PROVIDED DATA:

..........

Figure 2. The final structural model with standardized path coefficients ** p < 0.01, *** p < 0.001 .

..........

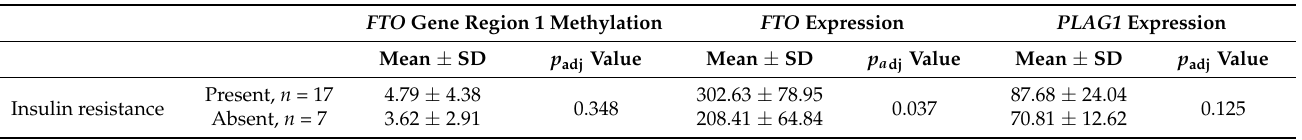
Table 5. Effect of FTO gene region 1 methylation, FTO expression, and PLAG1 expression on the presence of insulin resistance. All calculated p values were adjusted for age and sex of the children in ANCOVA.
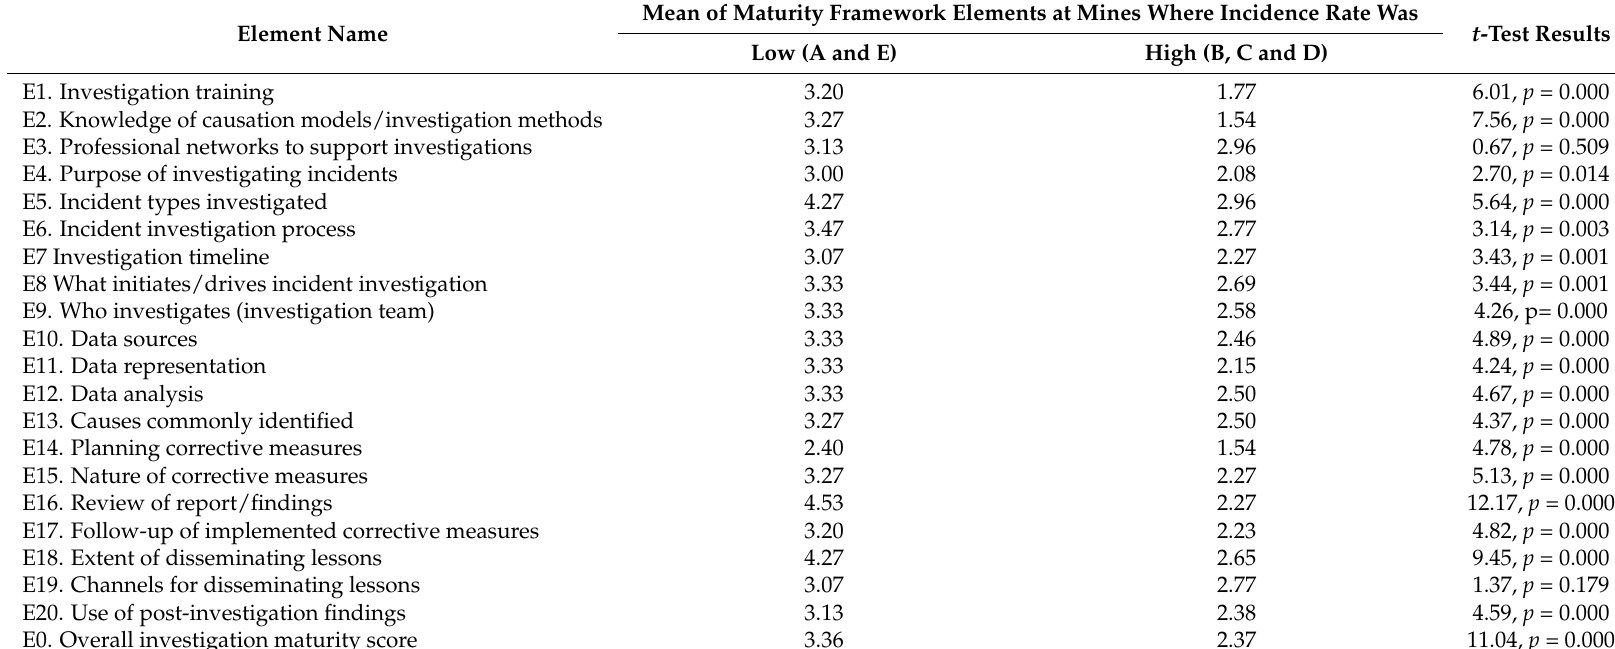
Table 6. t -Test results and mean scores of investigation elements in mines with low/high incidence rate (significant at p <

..........

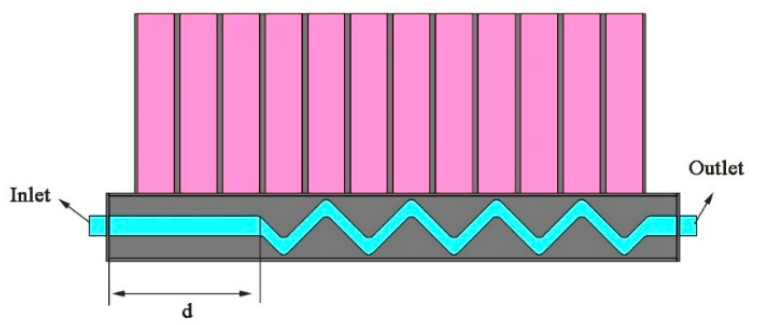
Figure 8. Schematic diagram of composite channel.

..........

TASK REQUIREMENTS:
Which part of the entries opens with the line containing "Table 5. Effect" and closes with the line containing "Table 6. t -Test"? Output that part exactly, ends included, pictures excluded.

EXPECTED ANSWER:
Table 5. Effect of FTO gene region 1 methylation, FTO expression, and PLAG1 expression on the presence of insulin resistance. All calculated p values were adjusted for age and sex of the children in ANCOVA.
Table 6. t -Test results and mean scores of investigation elements in mines with low/high incidence rate (significant at p <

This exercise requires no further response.